The interesting thing is that the stash list theoretically wouldn't need to be shared. Because of how partitions and partition keys work, a consumer will never have an Aggregate ID in its stash list that another consumer might read. However, stash lists must be resilient (withstanding restarts) so for that reason alone they should be persisted. The overhead would be very light; simply write to the persisted stash list when we encounter a non-recoverable error, and read from it once at startup. In addition, we might as well simply use one shared stash list. Consumer A might wind up with Aggregate IDs in its local stash list that "belong" to Consumer B, but there's no harm there.
So long story short, for resilience, we indeed probably will need a shared database/cache for the consumer group.
Now, keep in mind when we deploy the consumer after fixing it, we want a) the consumer to begin reading directly from the stash topic, and b) its stash list empty so that it will re-consume the messages that had previously failed. That will allow Zoë to be (correctly) consumed from the stash topic before Zoiee was consumed from the main topic.

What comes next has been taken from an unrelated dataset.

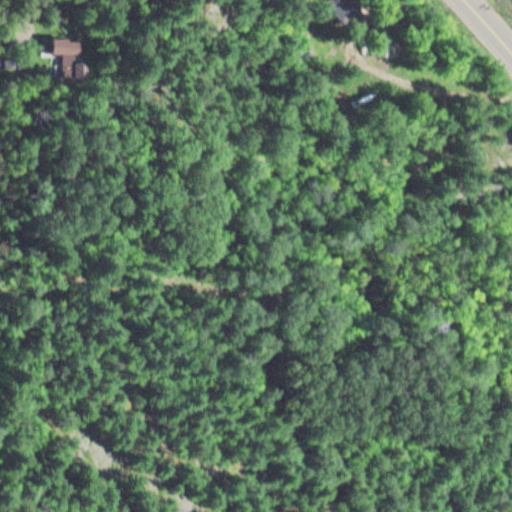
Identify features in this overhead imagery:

Regarding ordering in the stash topic, if we partition the stash topic the same way we partition the main topic, then ordering should still be maintained with multiple consumers. That's a miss on my part; I'd made that assumption but did not explicitly state it in the article.
Again, I really appreciate your feedback, and your challenging the design. It's not simple by any stretch; there are certainly areas for improvement.